Il ne faut pas nourrir d’attentes. Celles-ci sont utiles avant la retraite mais deviennent un empêchement pendant la méditation. C’est une forme subtile de désir, lequel, dans le bouddhisme, est réputé produire des effets néfastes. Il ne faut même pas attendre la concentration. Il ne faut pas voir les objets comme des ennemis ou des intrus, seulement les accepter. Il ne faut pas être tendu ou anxieux s’il n’y a pas de résultats.

Après l’assise, être attentif à toute la transition jusqu’à la piste de marche pour ne pas perdre la concentration. Faire des allers retours sur la piste et porter l’attention aux pieds. Lorsque le poids du corps passe sur l’autre pied, on peut observer l’ensemble du corps. La marche est l’occasion de ressentir les éléments : légèreté, lourdeur, tension, etc. Au bout de la piste, tourner lentement, contrôler le regard. Nous ne sommes pas obligés d’aller lentement au début. Quand l’esprit cesse de s’envoler, on va voir de plus en plus d’objets et ralentir naturellement. Il faut agir comme un malade qui va tout doucement, comme un aveugle et un sourd. Il ne faut pas s’intéresser au contenu aussi intriguant soit-il.
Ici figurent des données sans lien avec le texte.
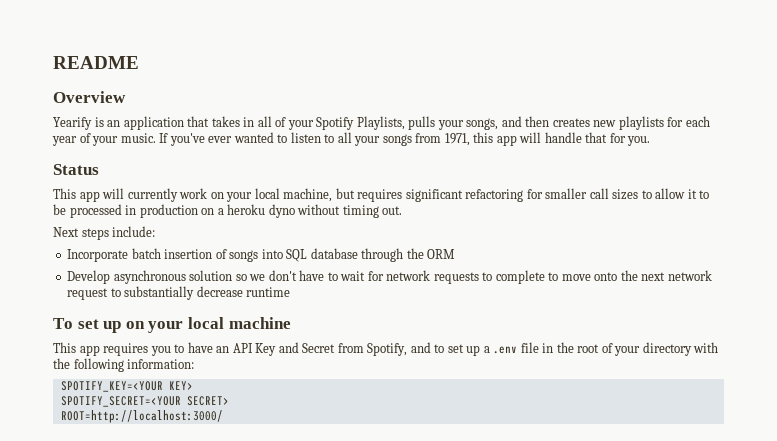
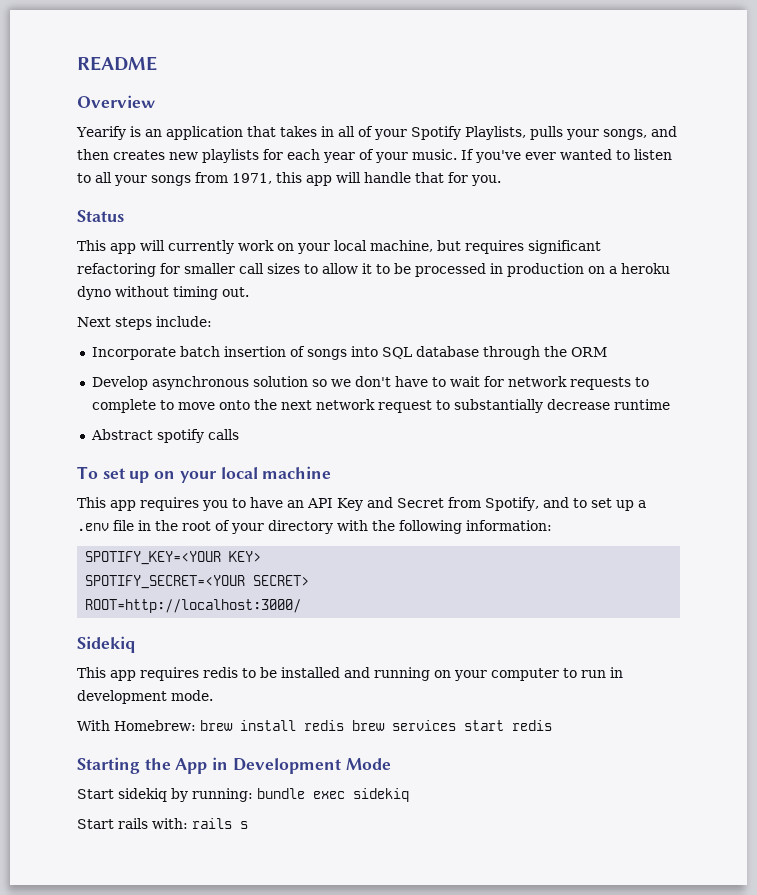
(291, 292) none -> [90,429,239,443] // Abstract spotify calls
(223, 416) none -> [77,636,135,653] [77,667,623,681] [77,690,213,704] [77,720,552,731] [77,757,391,774] [77,788,409,802] [77,818,248,829] // Sidekiq // This app requires redis to be installed and running on your computer to run in development mode. // With Homebrew: brew install redis brew services start redis // Starting the App in Development Mode // Start sidekiq by running: bundle exec sidekiq // Start rails with: rails s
Il faut maintenir la continuité de l’attention pendant les activités générales, quand on entre ou sort, ouvre une porte, met ses chaussures, quand on mange, boit, fait la vaisselle, va à la salle de bain, etc. C’est à la fois pour ne pas perdre l’attention et parce que leur observation peut être très intéressante. Il y a en effet beaucoup de processus et de transitions dont nous n’avons d’habitude pas conscience : voir la nourriture, la prendre, l’amener à la bouche, toucher les lèvres, mâcher, avaler, goûter, etc. Il faut rester attentif à toutes les activités avant d’aller dormir et observer l’abdomen une fois allongé. Il faut essayer de capter le moment du réveil. Il faut éviter de parler et de rien faire qui puisse déconcentrer les autres yogis. En temps voulu, nous pénétrerons la véritable nature des phénomènes.